LEWIS is composed of a susceptibility assessment methodology providing information for single points and areal monitoring systems, a data transmission network and a data collecting and processing center (DCPC), where readings from all monitoring systems and mathematical models converge and which sets the basis for warning and intervention activities.

The aim of this paper is to show how logistic issues linked to advanced monitoring techniques, such as big data transfer and storing, can be dealt with compatibly with an early warning system.

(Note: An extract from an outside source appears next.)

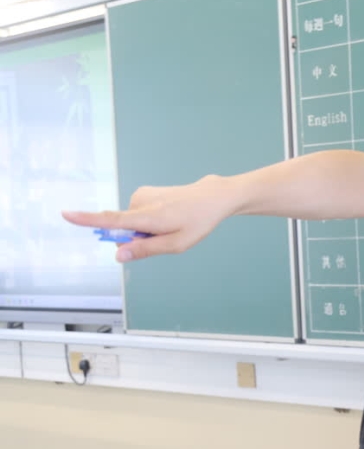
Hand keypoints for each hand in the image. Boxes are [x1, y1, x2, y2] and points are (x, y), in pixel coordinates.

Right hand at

Therefore, we focus on the interaction between an areal monitoring tool (a ground-based interferometric radar) and the DCPC. By converting complex data into ASCII strings and through appropriate data cropping and average, and by implementing an algorithm for line-of-sight correction, we managed to reduce the data daily output without compromising the capability for performing.

Short summary
Landslides are a threat not only to people but also to important infrastructure, like highways. Nowadays there are several monitoring systems that are able to detect slope displacements in order to give prompt alarms. On the other hand, such instruments produce a huge amount of information, which is often not totally used and which can also represent an issue for data storage and transmission. In this paper we explain how we dealt with the large quantity of data provided by one of these tools.